Bonus Points are nothing new: in-game mechanical rewards for being Awesome. Some games have similar points already in place, but many surprisingly don’t. What I do is set up a universal Bonus Point system, which can be applied to just about any game. Below are some examples of how I apply these Bonus Points in the games I’m currently running.

Shadowrun: Bonus Points in Shadowrun work as additional points of Edge, giving the character a few more uses of that oh-so-valuable attribute.

Savage Worlds: In Savage Worlds games, I implement Bonus Points as “super Bennies.” When used, a Bonus Point allows the player to re-roll the test dice, but instead of keeping the better of the two, the new results are added to the old results. Yes, all dice Ace as normal.

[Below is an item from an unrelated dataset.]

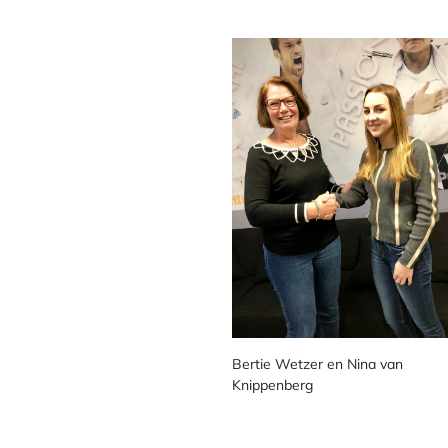
Bertie Wetzer en Nina van
Knippenberg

Burning Wheel: With Burning Wheel, the Bonus Points are obviously tied into Artha. If a player is called out only once during the One Cool Thing recounts, then they earn a Fate point. If they are called out twice or more, they earn a Persona. If there are four or more players and all of them unanimously agree on a single awesome memory of that player from the last game, then they earn a Deeds point.

D&D 4th Edition: A Bonus Point can be spent at any time to do any one of the following:

  1. Gain another Healing Surge
  2. Function as another Action Point
  3. Re-use an already-used Per-Encounter power

Regardless of system, there’s a catch to Bonus Points: they must be used before the end of the session! Don’t try to horder them up, as they vanish if left unspent.